A project to convert a former church hall in Kirriemuir into affordable housing has been hailed as a significant boost to the town’s housings stock.
The 19th century Glengate Hall, which has been derelict for a number of years and is no the Buildings at Risk register, has been converted using a £225,000 investment from the Scottish Government’s Empty Homes Loan Fund.
In addition, Historic Scotland provided £150,000 for the project through its Conservation Area Regeneration Scheme (CARS) and its nine flats will be available as affordable rented housing for 10 years.
The completion of the development comes as the Scottish Government considers a change to the conditions attached to the fund, which would allow owners to access funding to refurbish the property, before putting it up for sale on the open market. This would expand on the current conditions, where funding is offered to refurbish the property for affordable rent.

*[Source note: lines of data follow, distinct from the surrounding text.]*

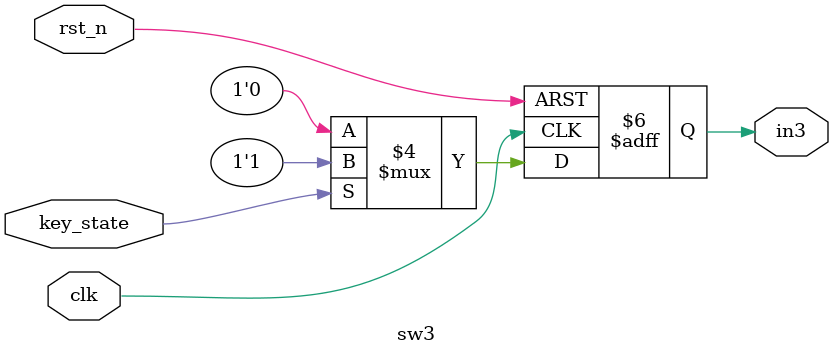
<source format=v>
module sw3(
    input           clk             ,
    input           rst_n           ,
    input           key_state       ,
    output  reg     in3
);

always @(posedge clk or negedge rst_n)begin
    if(!rst_n) in3<=0;
    else if(key_state) in3<=1;
    else in3<=0;
end

endmodule 

</source>
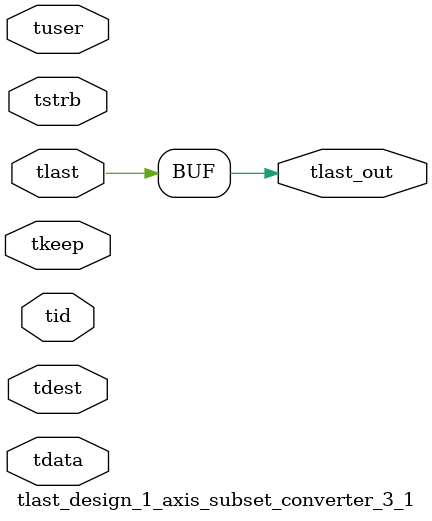
<source format=v>


`timescale 1ps/1ps

module tlast_design_1_axis_subset_converter_3_1 #
(
parameter C_S_AXIS_TID_WIDTH   = 1,
parameter C_S_AXIS_TUSER_WIDTH = 0,
parameter C_S_AXIS_TDATA_WIDTH = 0,
parameter C_S_AXIS_TDEST_WIDTH = 0
)
(
input  [(C_S_AXIS_TID_WIDTH   == 0 ? 1 : C_S_AXIS_TID_WIDTH)-1:0       ] tid,
input  [(C_S_AXIS_TDATA_WIDTH == 0 ? 1 : C_S_AXIS_TDATA_WIDTH)-1:0     ] tdata,
input  [(C_S_AXIS_TUSER_WIDTH == 0 ? 1 : C_S_AXIS_TUSER_WIDTH)-1:0     ] tuser,
input  [(C_S_AXIS_TDEST_WIDTH == 0 ? 1 : C_S_AXIS_TDEST_WIDTH)-1:0     ] tdest,
input  [(C_S_AXIS_TDATA_WIDTH/8)-1:0 ] tkeep,
input  [(C_S_AXIS_TDATA_WIDTH/8)-1:0 ] tstrb,
input  [0:0]                                                             tlast,
output                                                                   tlast_out
);

assign tlast_out = {tlast};

endmodule


</source>
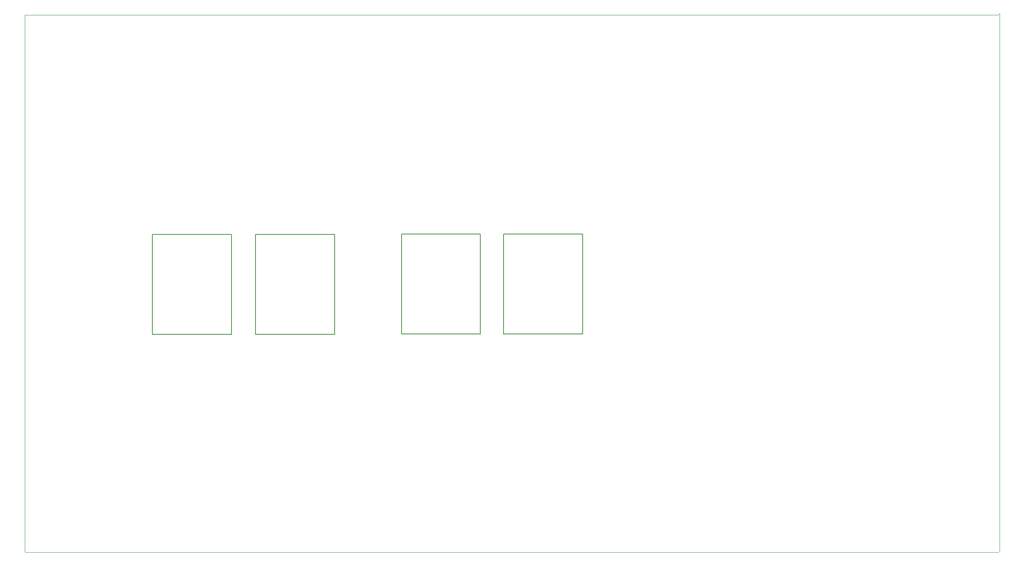
<source format=gko>
G04 Layer_Color=16711935*
%FSLAX25Y25*%
%MOIN*%
G70*
G01*
G75*
%ADD48C,0.00787*%
%ADD50C,0.00394*%
D48*
X2060709Y1044764D02*
Y1129409D01*
X1993780Y1044764D02*
Y1129409D01*
Y1044764D02*
X2060709D01*
X1993780Y1129409D02*
X2060709D01*
X1973433Y1044764D02*
Y1129409D01*
X1906504Y1044764D02*
Y1129409D01*
Y1044764D02*
X1973433D01*
X1906504Y1129409D02*
X1973433D01*
X2184291Y1045079D02*
Y1129724D01*
X2117362Y1045079D02*
Y1129724D01*
Y1045079D02*
X2184291D01*
X2117362Y1129724D02*
X2184291D01*
X2270866Y1045079D02*
Y1129724D01*
X2203937Y1045079D02*
Y1129724D01*
Y1045079D02*
X2270866D01*
X2203937Y1129724D02*
X2270866D01*
D50*
X1798347Y1315433D02*
X2622638D01*
X2623740Y1316535D01*
Y861024D02*
Y1316535D01*
X2622677Y859961D02*
X2623740Y861024D01*
X1798858Y859961D02*
X2622677D01*
X1798347Y860472D02*
X1798858Y859961D01*
X1798347Y860472D02*
Y1315433D01*
M02*

</source>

Visiting the site, Housing Minister Margaret Burgess said: “Glengate Hall is the most significant single building to be refurbished with the aid of the Empty Homes Loan Fund.
“Thanks to the efforts of a number of organisations, including Angus Council, Historic Scotland, and the developer Redford Homes, the supply of affordable housing has been boosted within Kirriemuir.
“The Empty Homes Loan Fund is one of a number of measures this Government is taking to tackle the problem of empty homes in Scotland’s communities, and is part of our efforts to deliver at least 30,000 new homes over the lifetime of this Parliament.
Graeme Brown, Director of Shelter Scotland, said: “This is a shining example of what can be achieved by working together across different sectors, and I’m delighted to see empty homes funding and conservation money being used to create affordable housing units in this remarkable building.
The project was also praised by Councillor Ian Gaul, Angus Council leader and member of the CARS steering group
He said: “Glengate Hall is a Category C listed building that without this partnership approach involving central and local government and the private sector, would have remained an empty shell. Instead that shell has been transformed into quality rental homes in the town centre.”